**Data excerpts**
<<<<
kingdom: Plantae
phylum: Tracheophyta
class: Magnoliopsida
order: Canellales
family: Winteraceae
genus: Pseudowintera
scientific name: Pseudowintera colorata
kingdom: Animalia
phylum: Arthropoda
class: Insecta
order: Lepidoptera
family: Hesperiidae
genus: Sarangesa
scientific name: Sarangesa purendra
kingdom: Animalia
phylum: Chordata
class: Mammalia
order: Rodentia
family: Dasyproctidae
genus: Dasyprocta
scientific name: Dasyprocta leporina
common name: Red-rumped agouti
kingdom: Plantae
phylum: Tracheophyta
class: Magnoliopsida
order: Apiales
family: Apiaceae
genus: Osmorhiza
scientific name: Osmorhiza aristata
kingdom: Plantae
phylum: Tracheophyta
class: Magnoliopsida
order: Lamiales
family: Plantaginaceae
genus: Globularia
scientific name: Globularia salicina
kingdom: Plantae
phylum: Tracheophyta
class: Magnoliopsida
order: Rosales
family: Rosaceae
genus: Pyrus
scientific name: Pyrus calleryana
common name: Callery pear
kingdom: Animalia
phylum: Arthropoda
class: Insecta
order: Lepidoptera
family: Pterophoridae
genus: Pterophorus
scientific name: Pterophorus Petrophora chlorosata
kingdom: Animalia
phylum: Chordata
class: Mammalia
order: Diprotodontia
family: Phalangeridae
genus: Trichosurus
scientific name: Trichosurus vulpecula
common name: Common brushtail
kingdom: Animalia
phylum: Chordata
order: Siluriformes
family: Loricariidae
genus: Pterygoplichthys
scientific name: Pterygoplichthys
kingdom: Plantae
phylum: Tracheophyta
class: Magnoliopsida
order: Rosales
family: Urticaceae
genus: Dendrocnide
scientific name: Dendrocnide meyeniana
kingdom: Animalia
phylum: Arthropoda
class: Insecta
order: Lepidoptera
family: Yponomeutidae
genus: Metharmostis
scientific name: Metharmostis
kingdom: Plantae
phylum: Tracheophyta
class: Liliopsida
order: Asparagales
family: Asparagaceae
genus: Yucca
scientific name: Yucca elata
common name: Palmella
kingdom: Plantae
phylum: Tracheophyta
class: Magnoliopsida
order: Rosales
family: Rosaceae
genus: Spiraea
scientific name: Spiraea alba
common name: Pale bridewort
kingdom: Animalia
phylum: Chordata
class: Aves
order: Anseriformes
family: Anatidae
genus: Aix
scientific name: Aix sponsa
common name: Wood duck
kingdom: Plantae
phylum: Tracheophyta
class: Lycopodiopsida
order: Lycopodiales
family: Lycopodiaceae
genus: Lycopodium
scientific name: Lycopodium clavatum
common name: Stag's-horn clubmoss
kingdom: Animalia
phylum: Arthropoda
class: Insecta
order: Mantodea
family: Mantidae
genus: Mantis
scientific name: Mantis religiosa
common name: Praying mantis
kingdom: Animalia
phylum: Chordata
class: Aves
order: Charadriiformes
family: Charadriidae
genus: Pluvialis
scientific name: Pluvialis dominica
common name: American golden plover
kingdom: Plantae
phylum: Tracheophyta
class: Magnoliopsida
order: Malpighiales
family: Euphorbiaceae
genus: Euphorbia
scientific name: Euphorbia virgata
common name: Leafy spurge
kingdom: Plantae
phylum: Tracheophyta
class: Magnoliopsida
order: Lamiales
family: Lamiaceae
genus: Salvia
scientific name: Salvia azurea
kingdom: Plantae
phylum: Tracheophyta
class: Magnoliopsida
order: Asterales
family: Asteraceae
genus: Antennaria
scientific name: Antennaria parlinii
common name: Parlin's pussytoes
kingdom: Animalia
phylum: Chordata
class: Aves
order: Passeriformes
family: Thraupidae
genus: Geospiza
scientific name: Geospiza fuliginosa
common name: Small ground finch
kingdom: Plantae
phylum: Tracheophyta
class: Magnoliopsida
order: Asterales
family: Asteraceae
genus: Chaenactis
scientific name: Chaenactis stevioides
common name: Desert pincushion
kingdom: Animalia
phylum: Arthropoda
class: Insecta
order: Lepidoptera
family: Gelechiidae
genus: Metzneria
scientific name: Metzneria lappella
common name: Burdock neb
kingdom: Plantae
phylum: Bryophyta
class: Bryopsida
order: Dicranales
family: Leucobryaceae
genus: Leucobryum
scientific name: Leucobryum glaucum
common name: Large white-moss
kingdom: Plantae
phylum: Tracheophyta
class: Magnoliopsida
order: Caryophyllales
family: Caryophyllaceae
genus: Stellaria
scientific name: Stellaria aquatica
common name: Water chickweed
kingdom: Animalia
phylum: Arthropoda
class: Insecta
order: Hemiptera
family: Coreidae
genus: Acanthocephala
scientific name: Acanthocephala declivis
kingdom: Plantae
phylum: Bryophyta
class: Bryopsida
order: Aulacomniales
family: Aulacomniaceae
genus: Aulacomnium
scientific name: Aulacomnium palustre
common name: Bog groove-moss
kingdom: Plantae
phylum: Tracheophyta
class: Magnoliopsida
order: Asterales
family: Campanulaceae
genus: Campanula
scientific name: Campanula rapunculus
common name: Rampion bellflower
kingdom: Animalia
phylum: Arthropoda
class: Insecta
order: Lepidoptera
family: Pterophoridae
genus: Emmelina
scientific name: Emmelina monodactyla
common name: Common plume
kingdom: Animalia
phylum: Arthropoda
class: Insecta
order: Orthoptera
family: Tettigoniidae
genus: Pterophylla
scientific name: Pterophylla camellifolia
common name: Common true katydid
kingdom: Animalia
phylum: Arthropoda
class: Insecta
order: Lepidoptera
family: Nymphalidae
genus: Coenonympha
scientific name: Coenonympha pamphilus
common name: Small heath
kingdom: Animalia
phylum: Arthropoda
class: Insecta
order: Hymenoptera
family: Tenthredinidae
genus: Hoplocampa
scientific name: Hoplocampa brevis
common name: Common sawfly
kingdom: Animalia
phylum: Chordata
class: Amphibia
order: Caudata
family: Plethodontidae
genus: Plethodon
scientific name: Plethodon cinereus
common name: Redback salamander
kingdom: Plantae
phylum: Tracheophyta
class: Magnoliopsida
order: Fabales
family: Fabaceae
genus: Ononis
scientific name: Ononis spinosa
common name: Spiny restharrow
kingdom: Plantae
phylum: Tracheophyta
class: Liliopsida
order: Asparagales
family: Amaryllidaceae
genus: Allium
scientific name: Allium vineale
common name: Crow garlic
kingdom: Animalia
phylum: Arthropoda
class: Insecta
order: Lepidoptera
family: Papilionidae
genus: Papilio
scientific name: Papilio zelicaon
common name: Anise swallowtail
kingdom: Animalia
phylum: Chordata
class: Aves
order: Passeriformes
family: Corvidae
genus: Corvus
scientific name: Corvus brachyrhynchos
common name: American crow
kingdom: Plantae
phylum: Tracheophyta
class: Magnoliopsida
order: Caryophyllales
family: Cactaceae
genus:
>>>>
**WHAT YOU WILL DO**
Could you write out every line above again, with "scientific name" swapped for "species name" throughout and nothing else altered?

**TASK ANSWER**
kingdom: Plantae
phylum: Tracheophyta
class: Magnoliopsida
order: Canellales
family: Winteraceae
genus: Pseudowintera
species name: Pseudowintera colorata
kingdom: Animalia
phylum: Arthropoda
class: Insecta
order: Lepidoptera
family: Hesperiidae
genus: Sarangesa
species name: Sarangesa purendra
kingdom: Animalia
phylum: Chordata
class: Mammalia
order: Rodentia
family: Dasyproctidae
genus: Dasyprocta
species name: Dasyprocta leporina
common name: Red-rumped agouti
kingdom: Plantae
phylum: Tracheophyta
class: Magnoliopsida
order: Apiales
family: Apiaceae
genus: Osmorhiza
species name: Osmorhiza aristata
kingdom: Plantae
phylum: Tracheophyta
class: Magnoliopsida
order: Lamiales
family: Plantaginaceae
genus: Globularia
species name: Globularia salicina
kingdom: Plantae
phylum: Tracheophyta
class: Magnoliopsida
order: Rosales
family: Rosaceae
genus: Pyrus
species name: Pyrus calleryana
common name: Callery pear
kingdom: Animalia
phylum: Arthropoda
class: Insecta
order: Lepidoptera
family: Pterophoridae
genus: Pterophorus
species name: Pterophorus Petrophora chlorosata
kingdom: Animalia
phylum: Chordata
class: Mammalia
order: Diprotodontia
family: Phalangeridae
genus: Trichosurus
species name: Trichosurus vulpecula
common name: Common brushtail
kingdom: Animalia
phylum: Chordata
order: Siluriformes
family: Loricariidae
genus: Pterygoplichthys
species name: Pterygoplichthys
kingdom: Plantae
phylum: Tracheophyta
class: Magnoliopsida
order: Rosales
family: Urticaceae
genus: Dendrocnide
species name: Dendrocnide meyeniana
kingdom: Animalia
phylum: Arthropoda
class: Insecta
order: Lepidoptera
family: Yponomeutidae
genus: Metharmostis
species name: Metharmostis
kingdom: Plantae
phylum: Tracheophyta
class: Liliopsida
order: Asparagales
family: Asparagaceae
genus: Yucca
species name: Yucca elata
common name: Palmella
kingdom: Plantae
phylum: Tracheophyta
class: Magnoliopsida
order: Rosales
family: Rosaceae
genus: Spiraea
species name: Spiraea alba
common name: Pale bridewort
kingdom: Animalia
phylum: Chordata
class: Aves
order: Anseriformes
family: Anatidae
genus: Aix
species name: Aix sponsa
common name: Wood duck
kingdom: Plantae
phylum: Tracheophyta
class: Lycopodiopsida
order: Lycopodiales
family: Lycopodiaceae
genus: Lycopodium
species name: Lycopodium clavatum
common name: Stag's-horn clubmoss
kingdom: Animalia
phylum: Arthropoda
class: Insecta
order: Mantodea
family: Mantidae
genus: Mantis
species name: Mantis religiosa
common name: Praying mantis
kingdom: Animalia
phylum: Chordata
class: Aves
order: Charadriiformes
family: Charadriidae
genus: Pluvialis
species name: Pluvialis dominica
common name: American golden plover
kingdom: Plantae
phylum: Tracheophyta
class: Magnoliopsida
order: Malpighiales
family: Euphorbiaceae
genus: Euphorbia
species name: Euphorbia virgata
common name: Leafy spurge
kingdom: Plantae
phylum: Tracheophyta
class: Magnoliopsida
order: Lamiales
family: Lamiaceae
genus: Salvia
species name: Salvia azurea
kingdom: Plantae
phylum: Tracheophyta
class: Magnoliopsida
order: Asterales
family: Asteraceae
genus: Antennaria
species name: Antennaria parlinii
common name: Parlin's pussytoes
kingdom: Animalia
phylum: Chordata
class: Aves
order: Passeriformes
family: Thraupidae
genus: Geospiza
species name: Geospiza fuliginosa
common name: Small ground finch
kingdom: Plantae
phylum: Tracheophyta
class: Magnoliopsida
order: Asterales
family: Asteraceae
genus: Chaenactis
species name: Chaenactis stevioides
common name: Desert pincushion
kingdom: Animalia
phylum: Arthropoda
class: Insecta
order: Lepidoptera
family: Gelechiidae
genus: Metzneria
species name: Metzneria lappella
common name: Burdock neb
kingdom: Plantae
phylum: Bryophyta
class: Bryopsida
order: Dicranales
family: Leucobryaceae
genus: Leucobryum
species name: Leucobryum glaucum
common name: Large white-moss
kingdom: Plantae
phylum: Tracheophyta
class: Magnoliopsida
order: Caryophyllales
family: Caryophyllaceae
genus: Stellaria
species name: Stellaria aquatica
common name: Water chickweed
kingdom: Animalia
phylum: Arthropoda
class: Insecta
order: Hemiptera
family: Coreidae
genus: Acanthocephala
species name: Acanthocephala declivis
kingdom: Plantae
phylum: Bryophyta
class: Bryopsida
order: Aulacomniales
family: Aulacomniaceae
genus: Aulacomnium
species name: Aulacomnium palustre
common name: Bog groove-moss
kingdom: Plantae
phylum: Tracheophyta
class: Magnoliopsida
order: Asterales
family: Campanulaceae
genus: Campanula
species name: Campanula rapunculus
common name: Rampion bellflower
kingdom: Animalia
phylum: Arthropoda
class: Insecta
order: Lepidoptera
family: Pterophoridae
genus: Emmelina
species name: Emmelina monodactyla
common name: Common plume
kingdom: Animalia
phylum: Arthropoda
class: Insecta
order: Orthoptera
family: Tettigoniidae
genus: Pterophylla
species name: Pterophylla camellifolia
common name: Common true katydid
kingdom: Animalia
phylum: Arthropoda
class: Insecta
order: Lepidoptera
family: Nymphalidae
genus: Coenonympha
species name: Coenonympha pamphilus
common name: Small heath
kingdom: Animalia
phylum: Arthropoda
class: Insecta
order: Hymenoptera
family: Tenthredinidae
genus: Hoplocampa
species name: Hoplocampa brevis
common name: Common sawfly
kingdom: Animalia
phylum: Chordata
class: Amphibia
order: Caudata
family: Plethodontidae
genus: Plethodon
species name: Plethodon cinereus
common name: Redback salamander
kingdom: Plantae
phylum: Tracheophyta
class: Magnoliopsida
order: Fabales
family: Fabaceae
genus: Ononis
species name: Ononis spinosa
common name: Spiny restharrow
kingdom: Plantae
phylum: Tracheophyta
class: Liliopsida
order: Asparagales
family: Amaryllidaceae
genus: Allium
species name: Allium vineale
common name: Crow garlic
kingdom: Animalia
phylum: Arthropoda
class: Insecta
order: Lepidoptera
family: Papilionidae
genus: Papilio
species name: Papilio zelicaon
common name: Anise swallowtail
kingdom: Animalia
phylum: Chordata
class: Aves
order: Passeriformes
family: Corvidae
genus: Corvus
species name: Corvus brachyrhynchos
common name: American crow
kingdom: Plantae
phylum: Tracheophyta
class: Magnoliopsida
order: Caryophyllales
family: Cactaceae
genus:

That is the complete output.